### Tasks to complete
- a) Reproduce the Budget commentary word for word from "National agrees that" up to and including "urgent political issues.".
- b) In the Budget commentary, until when has National delayed implementation of its child poverty measures?

And here’s your topical earworm for the day (language NSFW):

QOTD: The real theme of the Budget

Wonderfully summed up by my comrade mickysavage over at The Standard:

As the dust settles a few themes are appearing.

National agrees that child poverty is an urgent issue but it has delayed implementation of measures until April next year.

National hates doing anything that lets us provide for our future.

National lied about “no new taxes”.

National is underfunding health and education.

National is doing nothing about our future and has a series of band aids being applied to urgent political issues.

This is the thing about Budgets. They’re basically a gigantic series of press releases (almost literally a gigantic series of press releases as anyone who was subscribed to the Scoop politics RSS feed last week could tell you). The government will always get the first turn at framing what their Budget contains, and even the best-resourced Opposition or press gallery in the world aren’t going to be able to tell you, on Budget Day, which bits are accurate and which bits are flagrant spin.

(Dataset entries)

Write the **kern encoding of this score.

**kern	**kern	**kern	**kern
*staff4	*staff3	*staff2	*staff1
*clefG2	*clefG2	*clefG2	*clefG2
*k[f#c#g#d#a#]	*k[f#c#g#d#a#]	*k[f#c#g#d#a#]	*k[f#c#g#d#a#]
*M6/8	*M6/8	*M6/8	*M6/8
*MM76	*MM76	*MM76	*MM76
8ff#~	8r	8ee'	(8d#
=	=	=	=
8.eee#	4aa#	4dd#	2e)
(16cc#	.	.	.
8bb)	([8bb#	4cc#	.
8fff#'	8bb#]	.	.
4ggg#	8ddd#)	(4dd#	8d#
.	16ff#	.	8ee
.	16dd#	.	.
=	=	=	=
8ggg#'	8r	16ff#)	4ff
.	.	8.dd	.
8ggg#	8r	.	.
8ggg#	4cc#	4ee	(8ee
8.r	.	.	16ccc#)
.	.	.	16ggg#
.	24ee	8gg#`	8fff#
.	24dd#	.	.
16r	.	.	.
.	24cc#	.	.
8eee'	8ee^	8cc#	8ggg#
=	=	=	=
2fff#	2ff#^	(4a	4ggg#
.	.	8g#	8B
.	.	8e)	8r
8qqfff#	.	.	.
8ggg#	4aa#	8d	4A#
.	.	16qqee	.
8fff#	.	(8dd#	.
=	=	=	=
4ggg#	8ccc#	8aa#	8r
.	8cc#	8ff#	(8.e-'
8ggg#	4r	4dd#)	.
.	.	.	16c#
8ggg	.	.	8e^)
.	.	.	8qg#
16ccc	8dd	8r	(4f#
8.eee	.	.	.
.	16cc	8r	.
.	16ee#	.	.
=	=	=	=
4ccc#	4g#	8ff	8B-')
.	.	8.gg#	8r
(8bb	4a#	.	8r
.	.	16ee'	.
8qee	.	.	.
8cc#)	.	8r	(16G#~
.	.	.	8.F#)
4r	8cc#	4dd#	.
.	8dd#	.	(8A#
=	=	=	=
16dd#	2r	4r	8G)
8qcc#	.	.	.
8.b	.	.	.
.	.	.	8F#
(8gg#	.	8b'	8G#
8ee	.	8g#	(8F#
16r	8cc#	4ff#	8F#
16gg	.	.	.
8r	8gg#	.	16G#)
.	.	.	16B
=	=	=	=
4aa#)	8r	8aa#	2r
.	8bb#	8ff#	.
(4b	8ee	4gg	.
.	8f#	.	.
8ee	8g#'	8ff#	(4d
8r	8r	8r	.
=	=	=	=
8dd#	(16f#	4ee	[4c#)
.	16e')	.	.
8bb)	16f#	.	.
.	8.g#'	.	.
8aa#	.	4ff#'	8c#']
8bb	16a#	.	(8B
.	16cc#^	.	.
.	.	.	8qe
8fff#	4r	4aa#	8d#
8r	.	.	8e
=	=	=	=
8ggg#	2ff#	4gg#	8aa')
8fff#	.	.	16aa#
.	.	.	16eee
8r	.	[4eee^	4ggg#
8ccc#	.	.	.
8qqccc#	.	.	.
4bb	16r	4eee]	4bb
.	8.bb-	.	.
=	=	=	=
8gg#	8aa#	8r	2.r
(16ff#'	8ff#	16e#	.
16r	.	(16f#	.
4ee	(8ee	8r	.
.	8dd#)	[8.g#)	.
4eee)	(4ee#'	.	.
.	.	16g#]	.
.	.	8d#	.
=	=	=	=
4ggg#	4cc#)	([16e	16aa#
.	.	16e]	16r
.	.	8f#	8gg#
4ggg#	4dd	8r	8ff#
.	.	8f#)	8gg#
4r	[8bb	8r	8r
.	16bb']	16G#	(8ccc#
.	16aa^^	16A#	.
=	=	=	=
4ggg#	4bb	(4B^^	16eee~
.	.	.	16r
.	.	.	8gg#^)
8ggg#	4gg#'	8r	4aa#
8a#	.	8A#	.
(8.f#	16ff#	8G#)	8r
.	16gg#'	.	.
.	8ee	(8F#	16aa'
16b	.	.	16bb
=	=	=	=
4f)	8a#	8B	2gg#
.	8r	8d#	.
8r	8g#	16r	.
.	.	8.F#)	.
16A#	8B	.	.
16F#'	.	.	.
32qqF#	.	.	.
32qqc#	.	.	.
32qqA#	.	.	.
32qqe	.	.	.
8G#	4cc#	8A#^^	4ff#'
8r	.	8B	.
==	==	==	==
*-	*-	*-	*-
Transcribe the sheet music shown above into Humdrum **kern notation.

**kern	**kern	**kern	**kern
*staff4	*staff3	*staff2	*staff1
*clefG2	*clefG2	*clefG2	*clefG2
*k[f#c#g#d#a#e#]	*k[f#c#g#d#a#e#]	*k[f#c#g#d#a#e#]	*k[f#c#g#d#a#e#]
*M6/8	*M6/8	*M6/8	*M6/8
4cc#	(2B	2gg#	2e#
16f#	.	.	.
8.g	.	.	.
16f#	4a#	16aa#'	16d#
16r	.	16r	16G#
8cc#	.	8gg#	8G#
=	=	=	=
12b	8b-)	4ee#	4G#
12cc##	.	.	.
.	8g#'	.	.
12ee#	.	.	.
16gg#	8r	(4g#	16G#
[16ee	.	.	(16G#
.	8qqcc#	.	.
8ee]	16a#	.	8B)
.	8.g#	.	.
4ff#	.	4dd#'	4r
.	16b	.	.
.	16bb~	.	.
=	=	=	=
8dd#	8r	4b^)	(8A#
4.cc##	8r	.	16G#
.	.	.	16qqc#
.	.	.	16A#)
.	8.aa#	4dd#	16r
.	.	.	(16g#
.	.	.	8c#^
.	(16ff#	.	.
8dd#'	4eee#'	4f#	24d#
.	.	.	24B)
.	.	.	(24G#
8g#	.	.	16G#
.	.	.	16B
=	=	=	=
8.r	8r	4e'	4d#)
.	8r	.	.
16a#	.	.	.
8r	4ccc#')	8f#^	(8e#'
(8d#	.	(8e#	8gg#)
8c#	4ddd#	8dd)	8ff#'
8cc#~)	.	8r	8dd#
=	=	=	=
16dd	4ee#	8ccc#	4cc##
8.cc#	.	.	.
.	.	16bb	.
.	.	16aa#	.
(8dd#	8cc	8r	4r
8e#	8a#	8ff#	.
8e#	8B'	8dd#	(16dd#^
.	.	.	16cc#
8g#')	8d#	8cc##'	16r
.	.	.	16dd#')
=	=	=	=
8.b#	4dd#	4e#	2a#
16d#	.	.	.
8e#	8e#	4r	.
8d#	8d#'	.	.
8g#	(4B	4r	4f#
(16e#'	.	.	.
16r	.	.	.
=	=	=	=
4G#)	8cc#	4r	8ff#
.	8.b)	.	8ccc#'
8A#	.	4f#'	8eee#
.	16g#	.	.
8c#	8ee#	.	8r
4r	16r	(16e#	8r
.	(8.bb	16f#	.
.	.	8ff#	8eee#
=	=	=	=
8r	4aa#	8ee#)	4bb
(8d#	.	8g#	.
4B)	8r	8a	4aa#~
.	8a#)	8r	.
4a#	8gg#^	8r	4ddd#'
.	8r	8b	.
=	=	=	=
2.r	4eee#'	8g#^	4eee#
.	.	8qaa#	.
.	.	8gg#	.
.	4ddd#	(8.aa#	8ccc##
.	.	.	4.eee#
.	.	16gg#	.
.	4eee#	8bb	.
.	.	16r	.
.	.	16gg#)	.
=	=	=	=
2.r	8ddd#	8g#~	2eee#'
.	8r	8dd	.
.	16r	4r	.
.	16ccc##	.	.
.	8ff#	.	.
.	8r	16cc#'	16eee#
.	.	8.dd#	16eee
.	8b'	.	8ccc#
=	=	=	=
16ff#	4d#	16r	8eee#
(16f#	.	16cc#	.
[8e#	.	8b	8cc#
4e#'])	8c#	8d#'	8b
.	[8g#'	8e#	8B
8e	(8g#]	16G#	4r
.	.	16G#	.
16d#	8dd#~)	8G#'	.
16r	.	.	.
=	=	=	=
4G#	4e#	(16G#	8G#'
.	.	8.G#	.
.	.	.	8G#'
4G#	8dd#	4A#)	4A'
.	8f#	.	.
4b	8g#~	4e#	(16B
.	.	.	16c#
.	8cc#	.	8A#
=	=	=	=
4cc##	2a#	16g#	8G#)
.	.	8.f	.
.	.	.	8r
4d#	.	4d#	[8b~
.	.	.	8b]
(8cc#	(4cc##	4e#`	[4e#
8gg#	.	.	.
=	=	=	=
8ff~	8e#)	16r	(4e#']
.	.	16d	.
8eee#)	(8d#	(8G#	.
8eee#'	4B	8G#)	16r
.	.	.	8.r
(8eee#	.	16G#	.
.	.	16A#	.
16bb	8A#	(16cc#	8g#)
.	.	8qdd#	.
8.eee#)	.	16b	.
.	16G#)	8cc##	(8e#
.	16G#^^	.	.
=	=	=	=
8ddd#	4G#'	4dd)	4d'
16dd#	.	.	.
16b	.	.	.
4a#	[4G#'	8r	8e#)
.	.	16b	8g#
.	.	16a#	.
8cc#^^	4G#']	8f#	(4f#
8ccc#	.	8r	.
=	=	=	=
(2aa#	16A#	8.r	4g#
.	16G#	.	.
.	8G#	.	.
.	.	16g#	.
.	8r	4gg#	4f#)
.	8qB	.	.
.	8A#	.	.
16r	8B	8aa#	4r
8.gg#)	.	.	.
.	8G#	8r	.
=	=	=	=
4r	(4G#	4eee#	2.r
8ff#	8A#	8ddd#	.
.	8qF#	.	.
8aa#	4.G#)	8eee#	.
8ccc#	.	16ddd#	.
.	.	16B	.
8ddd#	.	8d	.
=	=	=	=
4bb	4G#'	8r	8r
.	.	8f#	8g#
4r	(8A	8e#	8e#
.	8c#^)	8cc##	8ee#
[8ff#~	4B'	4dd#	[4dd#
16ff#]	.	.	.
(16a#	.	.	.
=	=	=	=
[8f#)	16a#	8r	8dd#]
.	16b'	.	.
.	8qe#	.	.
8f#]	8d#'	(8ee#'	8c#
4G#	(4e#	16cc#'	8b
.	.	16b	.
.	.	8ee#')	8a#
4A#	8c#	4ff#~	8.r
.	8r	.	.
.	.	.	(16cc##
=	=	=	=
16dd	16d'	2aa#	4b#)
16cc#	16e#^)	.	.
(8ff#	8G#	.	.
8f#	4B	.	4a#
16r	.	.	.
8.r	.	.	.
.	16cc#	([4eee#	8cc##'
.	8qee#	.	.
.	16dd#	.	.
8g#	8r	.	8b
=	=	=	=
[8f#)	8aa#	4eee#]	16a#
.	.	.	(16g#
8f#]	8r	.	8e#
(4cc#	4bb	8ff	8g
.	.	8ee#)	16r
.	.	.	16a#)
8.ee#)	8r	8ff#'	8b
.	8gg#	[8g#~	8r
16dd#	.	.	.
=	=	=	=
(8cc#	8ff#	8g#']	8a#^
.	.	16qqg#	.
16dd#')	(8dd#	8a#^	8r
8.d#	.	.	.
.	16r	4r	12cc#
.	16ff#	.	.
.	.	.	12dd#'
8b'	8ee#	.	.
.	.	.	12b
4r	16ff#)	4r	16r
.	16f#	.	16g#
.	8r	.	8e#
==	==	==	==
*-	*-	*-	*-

### Answers provided
- a)
National agrees that child poverty is an urgent issue but it has delayed implementation of measures until April next year.

National hates doing anything that lets us provide for our future.

National lied about “no new taxes”.

National is underfunding health and education.

National is doing nothing about our future and has a series of band aids being applied to urgent political issues.

- b) April next year.